Update: I just want to add some comments on the use of Brownian motion in this answer. We have a domain $\Omega$ on which we know that all bounded harmonic functions are constant, and want to show that all nonnegative harmonic functions are constant. Or, looking at the contrapositive, given a nonnegative and non-constant harmonic function $f\colon\Omega\to\mathbb{R}$, we want to construct a non-constant *bounded* harmonic function $g\colon\Omega\to\mathbb{R}$. One way you might think of doing this is to construct $g$ directly from $f$. Say, by capping $f$ at some positive value $K$. You could try looking at $\min(f,K)$ and then choose $g$ to be the maximal harmonic function with $g\le\min(f,K)$. However, this does not work.

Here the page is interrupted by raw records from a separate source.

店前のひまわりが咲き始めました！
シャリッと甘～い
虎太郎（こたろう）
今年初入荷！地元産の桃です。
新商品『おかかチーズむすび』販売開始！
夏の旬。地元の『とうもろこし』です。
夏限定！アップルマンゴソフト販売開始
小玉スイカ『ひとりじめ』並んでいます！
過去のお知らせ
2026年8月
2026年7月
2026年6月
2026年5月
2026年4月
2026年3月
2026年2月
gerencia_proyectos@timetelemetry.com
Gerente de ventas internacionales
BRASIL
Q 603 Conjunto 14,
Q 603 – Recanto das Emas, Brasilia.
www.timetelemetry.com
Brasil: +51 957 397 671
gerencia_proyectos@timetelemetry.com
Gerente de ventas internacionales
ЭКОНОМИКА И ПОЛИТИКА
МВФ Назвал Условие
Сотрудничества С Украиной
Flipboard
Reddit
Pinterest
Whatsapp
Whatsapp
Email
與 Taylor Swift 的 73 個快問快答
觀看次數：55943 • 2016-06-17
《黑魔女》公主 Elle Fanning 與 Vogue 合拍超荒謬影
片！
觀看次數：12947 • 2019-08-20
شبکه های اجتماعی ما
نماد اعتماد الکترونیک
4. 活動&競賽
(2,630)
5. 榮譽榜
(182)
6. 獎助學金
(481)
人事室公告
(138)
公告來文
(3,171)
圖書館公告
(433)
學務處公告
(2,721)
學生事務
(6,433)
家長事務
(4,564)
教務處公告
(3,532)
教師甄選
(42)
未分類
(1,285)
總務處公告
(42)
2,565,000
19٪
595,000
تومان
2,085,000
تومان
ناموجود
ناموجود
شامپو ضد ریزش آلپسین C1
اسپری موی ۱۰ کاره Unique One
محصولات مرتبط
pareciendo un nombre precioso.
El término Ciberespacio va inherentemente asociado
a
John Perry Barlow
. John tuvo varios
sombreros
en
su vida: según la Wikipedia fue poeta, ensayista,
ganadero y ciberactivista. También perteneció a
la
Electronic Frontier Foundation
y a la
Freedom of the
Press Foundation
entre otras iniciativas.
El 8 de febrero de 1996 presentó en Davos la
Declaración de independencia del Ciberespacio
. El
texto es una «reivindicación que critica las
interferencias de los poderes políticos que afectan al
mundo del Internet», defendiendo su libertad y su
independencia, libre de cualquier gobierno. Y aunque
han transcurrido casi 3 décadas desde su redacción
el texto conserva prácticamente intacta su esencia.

There can exist positive harmonic functions $f$ on a domain for which every bounded harmonic function $g\le f$ is non-positive everywhere (this is related to the existence of positive martingales which tend to zero). So, this approach would give you $g\equiv0$, which is not very helpful. For example, let $S\subseteq\mathbb{C}$ consist of the negative real axis $S=\{x\in\mathbb{R}\colon x\le0\}$ and $\Omega=\mathbb{C}\setminus S$. Then, $f(z)=\Re[\sqrt{z}]$ defines a nonnegative harmonic function on $\Omega$ (taking the square root with positive real part). However, $f$ vanishes on $S$, so any bounded harmonic function $g\le f$ must be nonnegative on $S$. This implies that $g\le0$ everywhere. So, constructing $g$ directly from $f$ in this way is tricky (maybe there is some way around this). Instead, the approach I took was to use the existence of a nonnegative harmonic function to imply some property of the domain, which then allows us to construct bounded harmonic functions. Taking the expected value of a function of a Brownian motion when it first exits the domain provides one way of doing this, so it is natural to try to show that Brownian motion must exit the domain at some time. In the example just mentioned, there do exist bounded harmonic functions -- e.g., $g(z)=\Re[(1+\sqrt{z})^{-1}]$, which tends to $1/(1-x)$ for $x\in S$, so $g(z)=\mathbb{E}\_z[1/(1-B_\tau)]$.

Also, the result I stated in the answer relating the existence of nonnegative harmonic functions to the existence of bounded harmonic functions is intimately related to the behaviour of 2 dimensional Brownian motion. In particular, it fails in $n > 2$ dimensions, for which Brownian motion is not recurrent. Consider, for example, $\Omega=\mathbb{R}^n\setminus\{0\}$. If $f$ is a nonnegative harmonic function on $\Omega$ and $B$ is a Brownian motion in $\mathbb{R}^n$ then it is true that $f(B_t)$ will converge as $t\to\infty$. However, as $B$ is not recurrent ($\Vert B_t\Vert\to\infty$) in more than 2 dimensions, this does not allow us to conclude that $f$ is constant. In fact, there do exist non-constant and positive harmonic functions on $\Omega$, such as $f(x)=\Vert x\Vert^{2-n}$. However, all bounded harmonic functions are constant. You can prove this by extending any such bounded harmonic $g$ to all of $\mathbb{R}^n$ and applying Liouville's theorem. Or martingale convergence can be used to show that $g(B_t)=\mathbb{E}[X\mid\mathcal{F}\_t]$, where $X=\lim\_{t\to\infty}g(B_t)$ is in the tail $\sigma$-algebra of $B$ which, by Kolmogorov's zero-one law, is almost surely constant. In any case, the result I stated in the answer fails in $n > 2$ dimensions in which Brownian motion is not recurrent.